[Given data Boundary: Start]
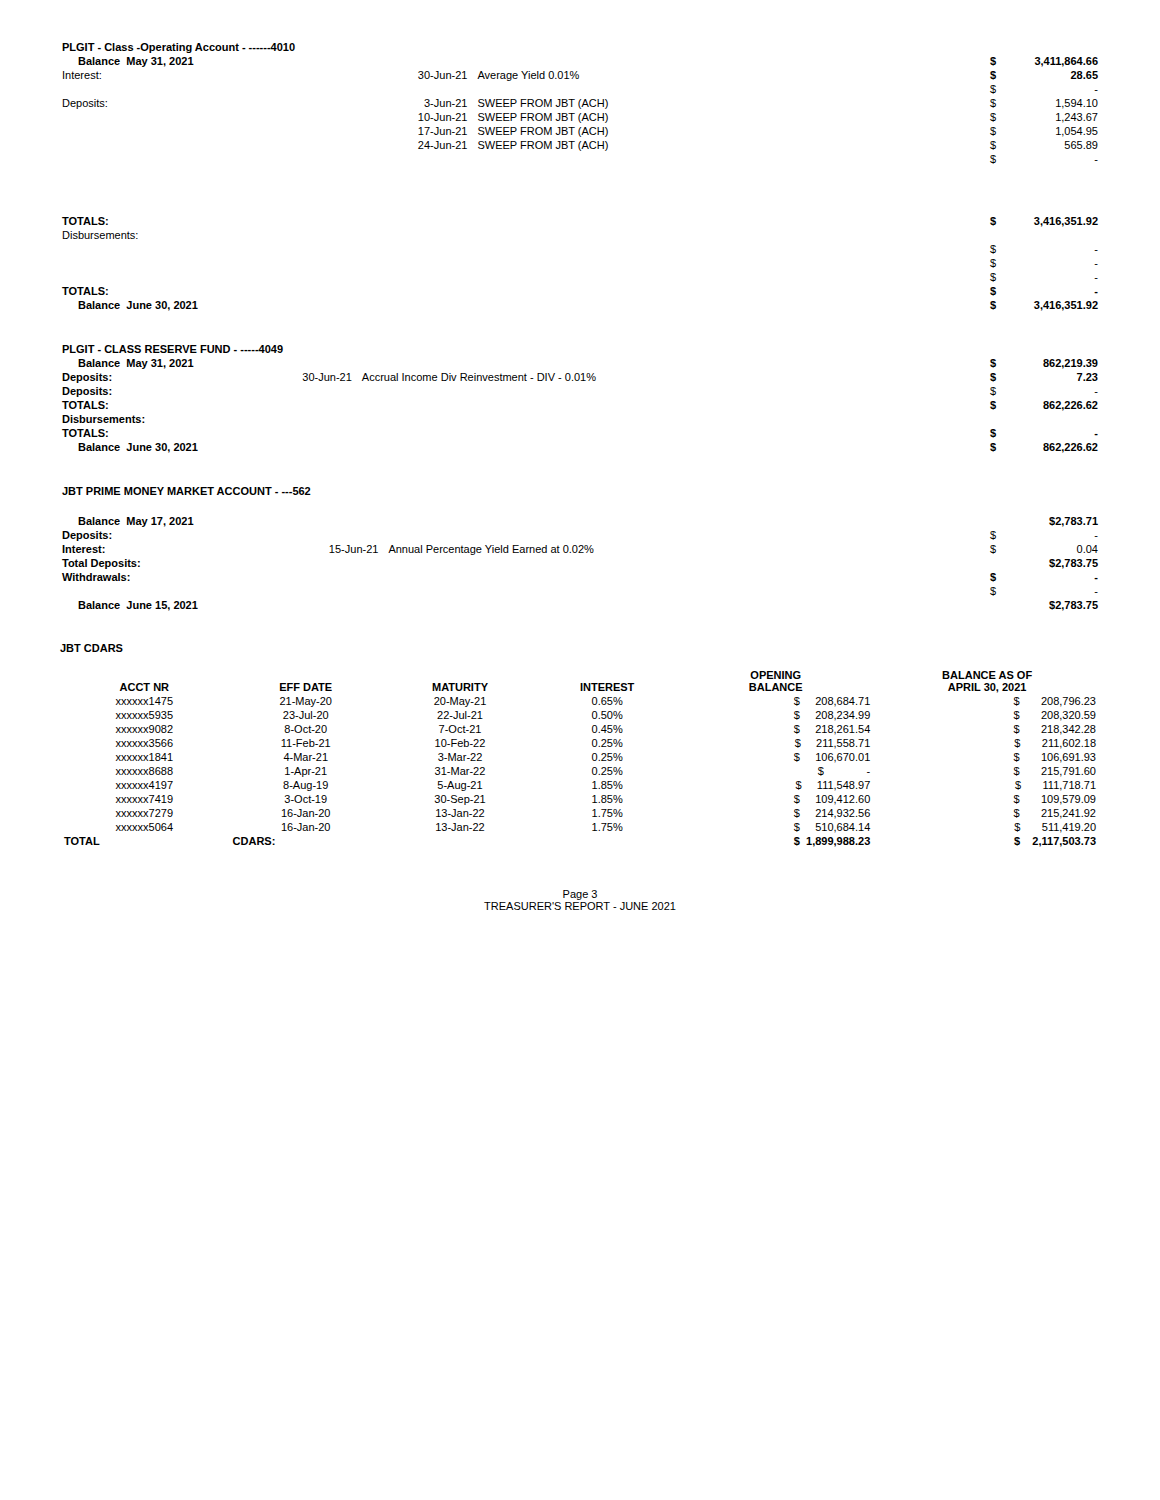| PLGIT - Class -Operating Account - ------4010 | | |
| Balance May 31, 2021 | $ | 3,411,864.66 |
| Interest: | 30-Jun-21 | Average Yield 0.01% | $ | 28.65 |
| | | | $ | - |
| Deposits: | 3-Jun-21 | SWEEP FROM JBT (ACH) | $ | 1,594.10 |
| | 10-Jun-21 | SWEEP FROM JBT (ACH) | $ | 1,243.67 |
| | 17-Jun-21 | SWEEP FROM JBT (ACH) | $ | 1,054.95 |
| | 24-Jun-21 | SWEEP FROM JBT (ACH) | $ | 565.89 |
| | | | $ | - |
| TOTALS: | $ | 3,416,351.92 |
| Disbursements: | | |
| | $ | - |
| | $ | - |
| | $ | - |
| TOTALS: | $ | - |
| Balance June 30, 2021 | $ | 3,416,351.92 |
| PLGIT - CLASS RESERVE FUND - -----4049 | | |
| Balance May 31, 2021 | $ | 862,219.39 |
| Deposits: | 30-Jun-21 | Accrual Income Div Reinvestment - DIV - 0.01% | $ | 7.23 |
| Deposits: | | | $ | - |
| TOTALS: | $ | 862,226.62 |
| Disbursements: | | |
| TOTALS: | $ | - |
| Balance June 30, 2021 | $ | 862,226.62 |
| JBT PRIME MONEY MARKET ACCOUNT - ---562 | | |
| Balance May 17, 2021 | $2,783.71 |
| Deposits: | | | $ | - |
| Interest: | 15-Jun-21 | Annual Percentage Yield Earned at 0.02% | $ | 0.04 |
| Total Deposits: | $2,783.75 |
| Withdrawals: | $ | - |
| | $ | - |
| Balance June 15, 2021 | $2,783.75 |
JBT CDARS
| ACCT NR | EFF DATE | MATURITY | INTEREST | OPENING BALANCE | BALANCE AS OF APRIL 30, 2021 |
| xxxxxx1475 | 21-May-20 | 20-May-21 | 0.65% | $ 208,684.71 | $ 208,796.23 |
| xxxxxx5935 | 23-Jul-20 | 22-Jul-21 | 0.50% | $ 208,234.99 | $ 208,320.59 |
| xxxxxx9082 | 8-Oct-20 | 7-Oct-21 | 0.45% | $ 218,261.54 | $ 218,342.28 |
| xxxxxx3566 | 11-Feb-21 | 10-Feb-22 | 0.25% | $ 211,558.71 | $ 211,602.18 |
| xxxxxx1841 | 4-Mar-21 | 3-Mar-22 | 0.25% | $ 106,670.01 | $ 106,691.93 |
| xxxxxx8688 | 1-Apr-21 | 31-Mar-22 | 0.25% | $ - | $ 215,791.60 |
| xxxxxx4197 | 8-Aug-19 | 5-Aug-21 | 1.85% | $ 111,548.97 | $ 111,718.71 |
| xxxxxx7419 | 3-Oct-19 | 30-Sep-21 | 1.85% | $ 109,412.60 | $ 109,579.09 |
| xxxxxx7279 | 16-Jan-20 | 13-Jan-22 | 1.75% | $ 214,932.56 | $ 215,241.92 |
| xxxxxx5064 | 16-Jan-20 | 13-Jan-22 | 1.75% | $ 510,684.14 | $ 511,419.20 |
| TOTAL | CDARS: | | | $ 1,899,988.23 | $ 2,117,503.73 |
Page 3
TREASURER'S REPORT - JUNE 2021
[Given data Boundary: End]
[Given data Boundary: Start]
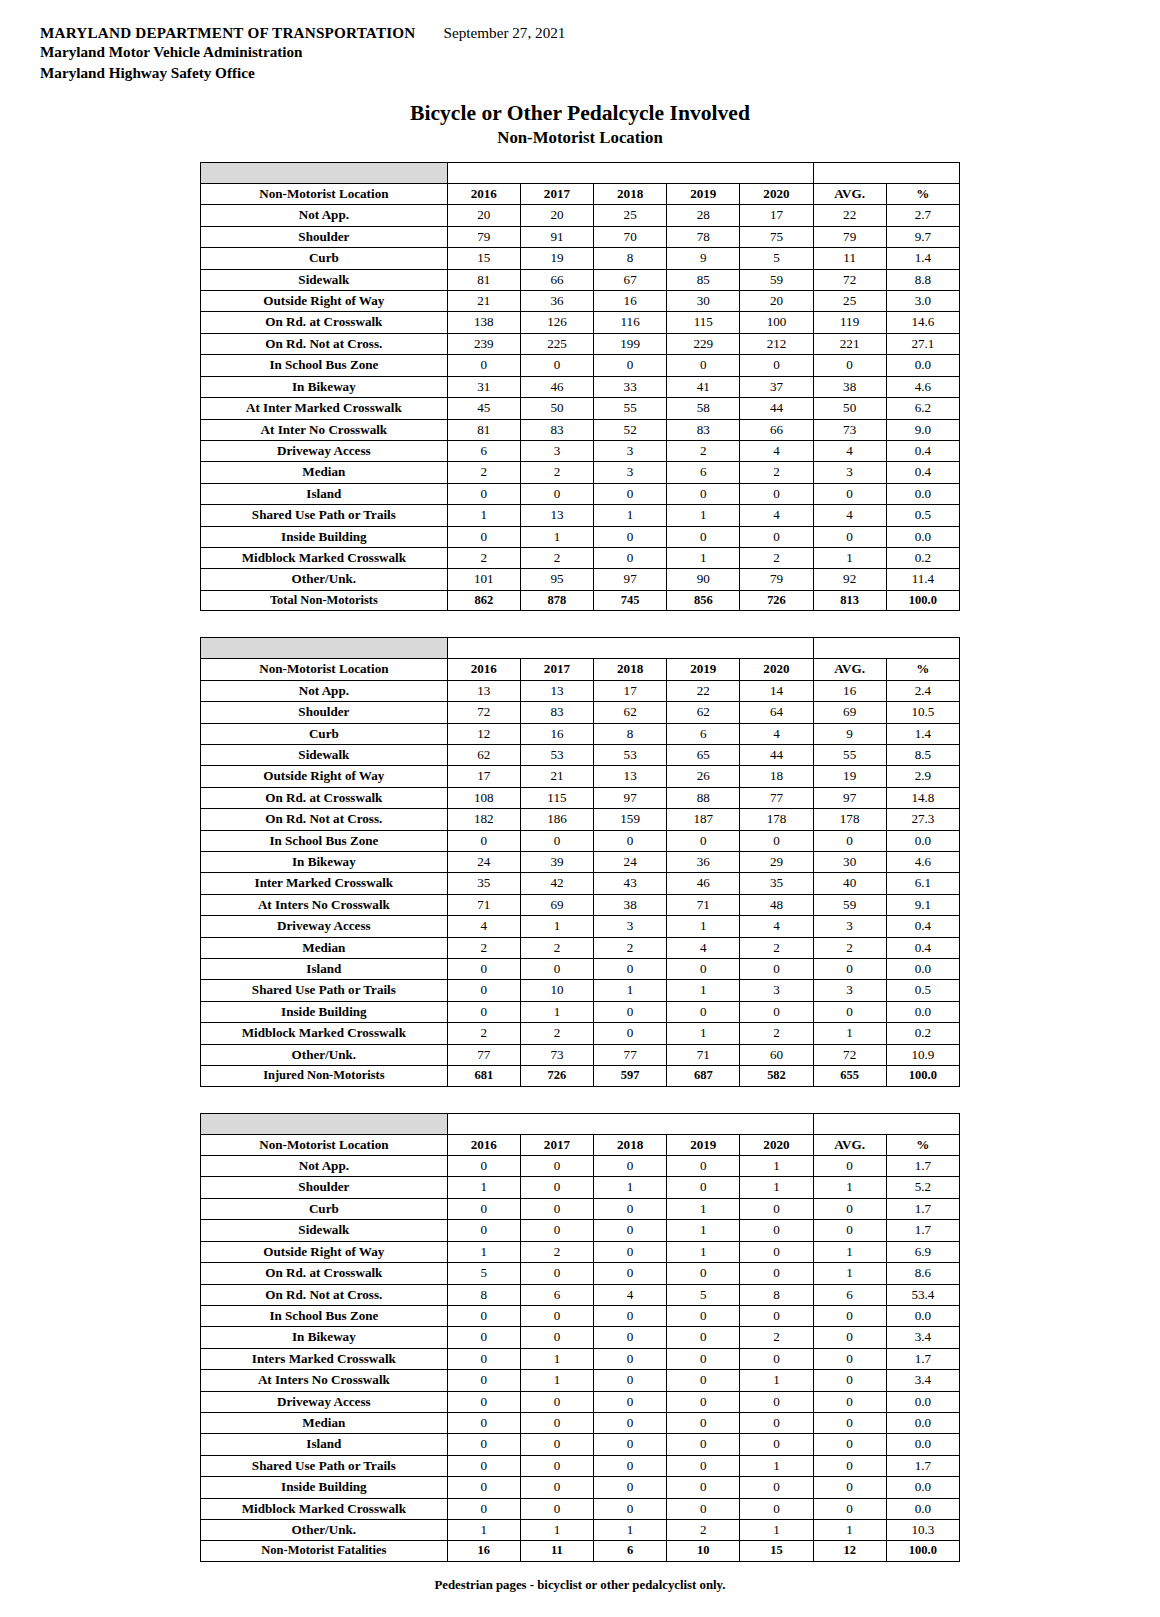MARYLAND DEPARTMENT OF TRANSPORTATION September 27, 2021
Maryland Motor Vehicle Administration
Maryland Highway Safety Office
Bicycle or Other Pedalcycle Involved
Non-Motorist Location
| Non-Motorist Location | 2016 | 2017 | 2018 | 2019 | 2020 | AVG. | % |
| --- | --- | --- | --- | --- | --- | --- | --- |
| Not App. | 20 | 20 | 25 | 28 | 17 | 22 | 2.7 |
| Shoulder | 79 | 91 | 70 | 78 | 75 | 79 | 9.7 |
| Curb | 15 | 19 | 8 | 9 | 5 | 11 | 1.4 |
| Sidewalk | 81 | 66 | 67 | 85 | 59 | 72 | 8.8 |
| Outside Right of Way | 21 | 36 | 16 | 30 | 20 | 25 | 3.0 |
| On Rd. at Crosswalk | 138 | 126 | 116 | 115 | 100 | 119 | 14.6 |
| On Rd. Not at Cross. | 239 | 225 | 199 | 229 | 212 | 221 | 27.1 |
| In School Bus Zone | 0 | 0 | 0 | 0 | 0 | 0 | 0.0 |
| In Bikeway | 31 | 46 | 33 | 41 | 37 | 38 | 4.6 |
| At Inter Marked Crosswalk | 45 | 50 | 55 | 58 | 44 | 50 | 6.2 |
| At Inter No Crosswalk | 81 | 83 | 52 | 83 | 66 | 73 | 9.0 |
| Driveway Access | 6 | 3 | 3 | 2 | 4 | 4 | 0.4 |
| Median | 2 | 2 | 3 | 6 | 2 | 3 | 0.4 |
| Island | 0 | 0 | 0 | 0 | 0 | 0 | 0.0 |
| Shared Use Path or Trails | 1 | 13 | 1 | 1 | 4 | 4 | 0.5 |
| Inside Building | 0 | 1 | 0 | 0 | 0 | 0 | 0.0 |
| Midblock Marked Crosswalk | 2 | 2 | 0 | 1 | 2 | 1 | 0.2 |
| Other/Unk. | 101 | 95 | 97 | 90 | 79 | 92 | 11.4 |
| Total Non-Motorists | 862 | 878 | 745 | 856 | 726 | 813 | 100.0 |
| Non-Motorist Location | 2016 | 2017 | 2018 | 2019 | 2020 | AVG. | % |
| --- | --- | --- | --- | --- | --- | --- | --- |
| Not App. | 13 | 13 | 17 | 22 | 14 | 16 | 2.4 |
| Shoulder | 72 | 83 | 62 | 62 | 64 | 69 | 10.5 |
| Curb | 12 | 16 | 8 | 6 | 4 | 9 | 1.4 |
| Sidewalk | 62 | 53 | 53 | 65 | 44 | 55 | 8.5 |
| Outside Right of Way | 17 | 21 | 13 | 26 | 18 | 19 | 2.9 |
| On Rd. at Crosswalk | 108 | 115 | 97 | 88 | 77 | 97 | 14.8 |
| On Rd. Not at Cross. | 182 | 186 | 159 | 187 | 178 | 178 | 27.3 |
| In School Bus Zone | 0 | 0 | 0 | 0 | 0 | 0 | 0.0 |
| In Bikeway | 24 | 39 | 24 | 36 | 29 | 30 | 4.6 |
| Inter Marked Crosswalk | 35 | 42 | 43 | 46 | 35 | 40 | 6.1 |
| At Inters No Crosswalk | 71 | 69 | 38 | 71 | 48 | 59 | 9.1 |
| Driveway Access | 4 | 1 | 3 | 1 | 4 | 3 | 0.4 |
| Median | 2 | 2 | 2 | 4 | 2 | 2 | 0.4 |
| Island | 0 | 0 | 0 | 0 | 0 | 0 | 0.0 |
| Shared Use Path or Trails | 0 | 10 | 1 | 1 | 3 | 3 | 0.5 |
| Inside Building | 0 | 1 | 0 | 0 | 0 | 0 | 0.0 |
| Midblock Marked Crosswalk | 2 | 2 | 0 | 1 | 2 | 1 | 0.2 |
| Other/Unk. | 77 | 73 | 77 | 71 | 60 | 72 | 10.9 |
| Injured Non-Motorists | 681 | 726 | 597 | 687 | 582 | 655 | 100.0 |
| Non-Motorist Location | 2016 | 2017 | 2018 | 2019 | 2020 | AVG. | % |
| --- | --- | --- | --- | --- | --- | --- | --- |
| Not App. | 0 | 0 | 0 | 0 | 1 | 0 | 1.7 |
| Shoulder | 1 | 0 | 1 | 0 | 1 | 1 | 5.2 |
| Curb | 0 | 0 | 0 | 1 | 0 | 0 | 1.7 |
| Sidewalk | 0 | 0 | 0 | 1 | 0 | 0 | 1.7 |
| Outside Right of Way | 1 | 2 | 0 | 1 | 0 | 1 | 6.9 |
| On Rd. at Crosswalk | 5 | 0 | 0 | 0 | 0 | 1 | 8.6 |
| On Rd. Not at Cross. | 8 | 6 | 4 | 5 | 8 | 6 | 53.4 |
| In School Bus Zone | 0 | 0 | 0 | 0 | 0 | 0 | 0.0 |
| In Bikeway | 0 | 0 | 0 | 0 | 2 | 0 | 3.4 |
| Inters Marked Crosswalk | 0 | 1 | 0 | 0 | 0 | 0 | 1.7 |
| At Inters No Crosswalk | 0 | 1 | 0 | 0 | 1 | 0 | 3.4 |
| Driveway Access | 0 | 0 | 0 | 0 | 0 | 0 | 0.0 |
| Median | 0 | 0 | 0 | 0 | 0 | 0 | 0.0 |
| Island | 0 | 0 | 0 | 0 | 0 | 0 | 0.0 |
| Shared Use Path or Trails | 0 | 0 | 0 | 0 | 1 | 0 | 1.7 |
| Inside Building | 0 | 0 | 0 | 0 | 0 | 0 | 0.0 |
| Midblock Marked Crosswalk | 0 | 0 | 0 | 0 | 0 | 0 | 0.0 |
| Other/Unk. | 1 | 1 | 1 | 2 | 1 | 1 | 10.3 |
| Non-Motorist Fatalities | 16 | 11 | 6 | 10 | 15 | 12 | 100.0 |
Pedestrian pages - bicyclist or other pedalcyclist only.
[Given data Boundary: End]
[Given data Boundary: Start]
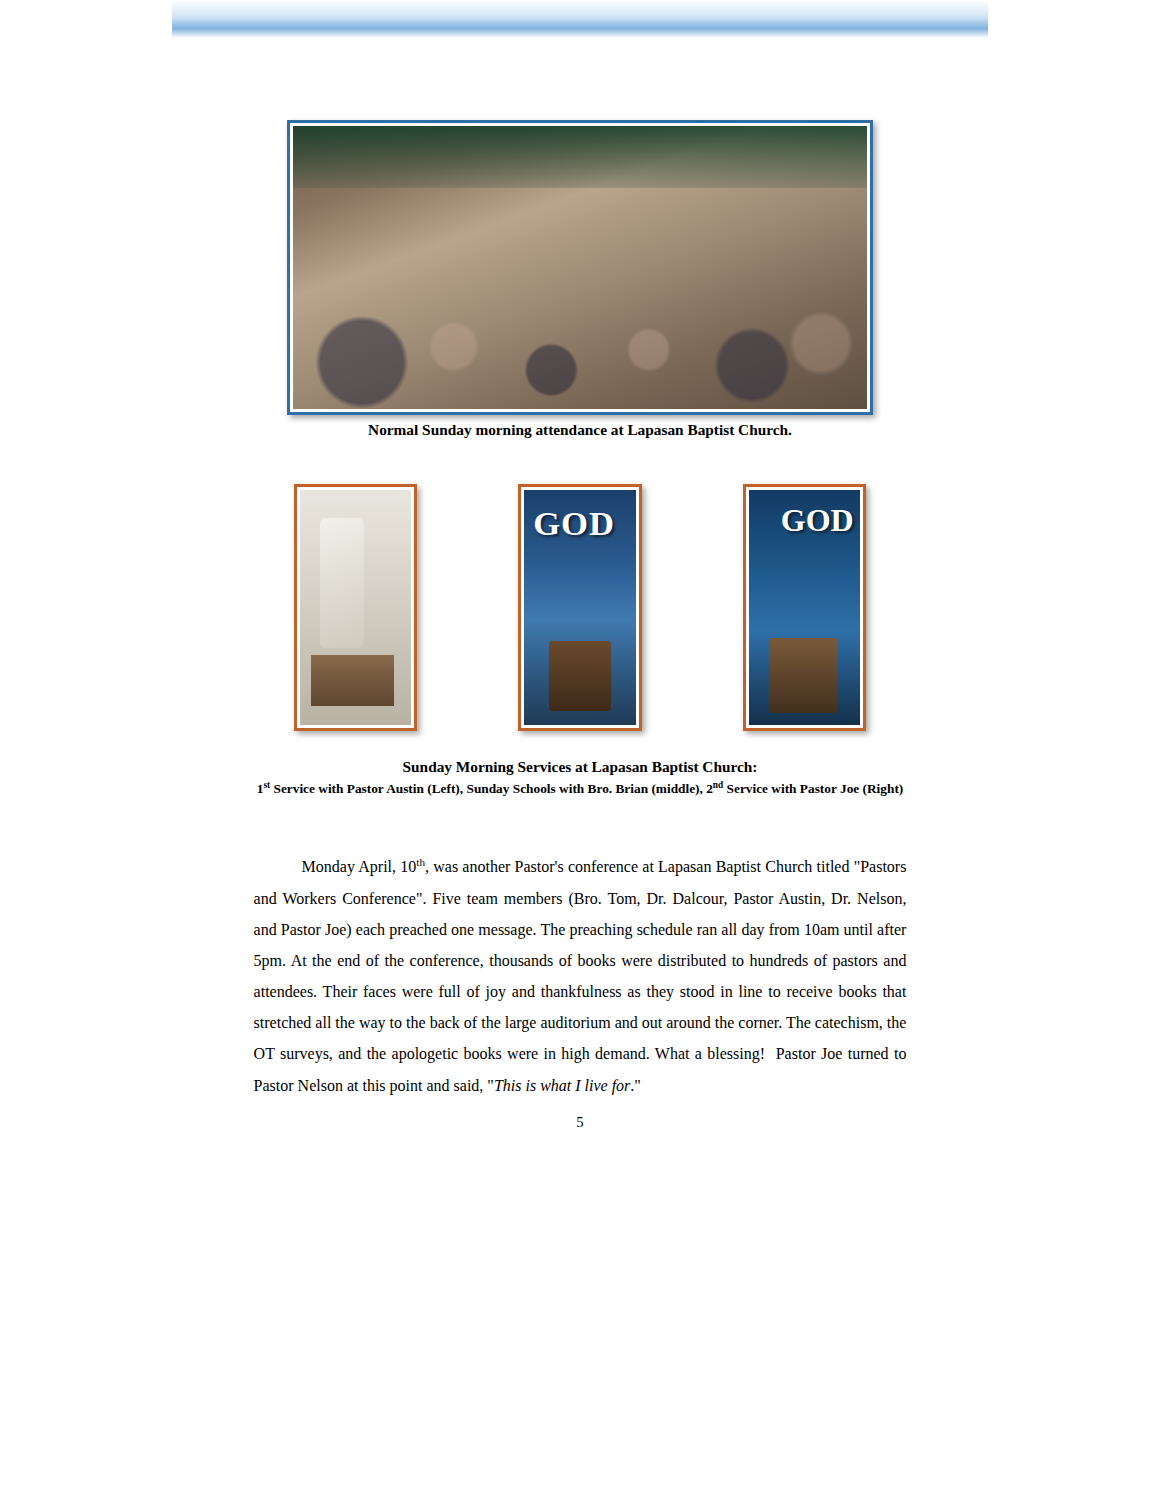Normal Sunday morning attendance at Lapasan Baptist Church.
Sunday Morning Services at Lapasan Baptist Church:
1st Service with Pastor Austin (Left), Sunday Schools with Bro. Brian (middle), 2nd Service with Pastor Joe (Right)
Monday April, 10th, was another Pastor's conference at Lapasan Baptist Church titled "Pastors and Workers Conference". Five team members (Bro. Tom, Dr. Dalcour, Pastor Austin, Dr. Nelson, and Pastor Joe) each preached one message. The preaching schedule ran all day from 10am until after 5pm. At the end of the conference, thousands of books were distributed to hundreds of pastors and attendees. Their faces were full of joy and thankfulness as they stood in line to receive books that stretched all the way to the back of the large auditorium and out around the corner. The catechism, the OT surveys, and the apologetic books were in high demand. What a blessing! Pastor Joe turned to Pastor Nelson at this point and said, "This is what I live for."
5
[Given data Boundary: End]
- What is expected -
Copy the entries above exactly, but only from the line holding "Deposits: | $2,783.75 |" through the line holding "TREASURER'S REPORT - JUNE 2021", both included.

- Task answer -
| Total Deposits: | $2,783.75 |
| Withdrawals: | $ | - |
| | $ | - |
| Balance June 15, 2021 | $2,783.75 |
JBT CDARS
| ACCT NR | EFF DATE | MATURITY | INTEREST | OPENING BALANCE | BALANCE AS OF APRIL 30, 2021 |
| xxxxxx1475 | 21-May-20 | 20-May-21 | 0.65% | $ 208,684.71 | $ 208,796.23 |
| xxxxxx5935 | 23-Jul-20 | 22-Jul-21 | 0.50% | $ 208,234.99 | $ 208,320.59 |
| xxxxxx9082 | 8-Oct-20 | 7-Oct-21 | 0.45% | $ 218,261.54 | $ 218,342.28 |
| xxxxxx3566 | 11-Feb-21 | 10-Feb-22 | 0.25% | $ 211,558.71 | $ 211,602.18 |
| xxxxxx1841 | 4-Mar-21 | 3-Mar-22 | 0.25% | $ 106,670.01 | $ 106,691.93 |
| xxxxxx8688 | 1-Apr-21 | 31-Mar-22 | 0.25% | $ - | $ 215,791.60 |
| xxxxxx4197 | 8-Aug-19 | 5-Aug-21 | 1.85% | $ 111,548.97 | $ 111,718.71 |
| xxxxxx7419 | 3-Oct-19 | 30-Sep-21 | 1.85% | $ 109,412.60 | $ 109,579.09 |
| xxxxxx7279 | 16-Jan-20 | 13-Jan-22 | 1.75% | $ 214,932.56 | $ 215,241.92 |
| xxxxxx5064 | 16-Jan-20 | 13-Jan-22 | 1.75% | $ 510,684.14 | $ 511,419.20 |
| TOTAL | CDARS: | | | $ 1,899,988.23 | $ 2,117,503.73 |
Page 3
TREASURER'S REPORT - JUNE 2021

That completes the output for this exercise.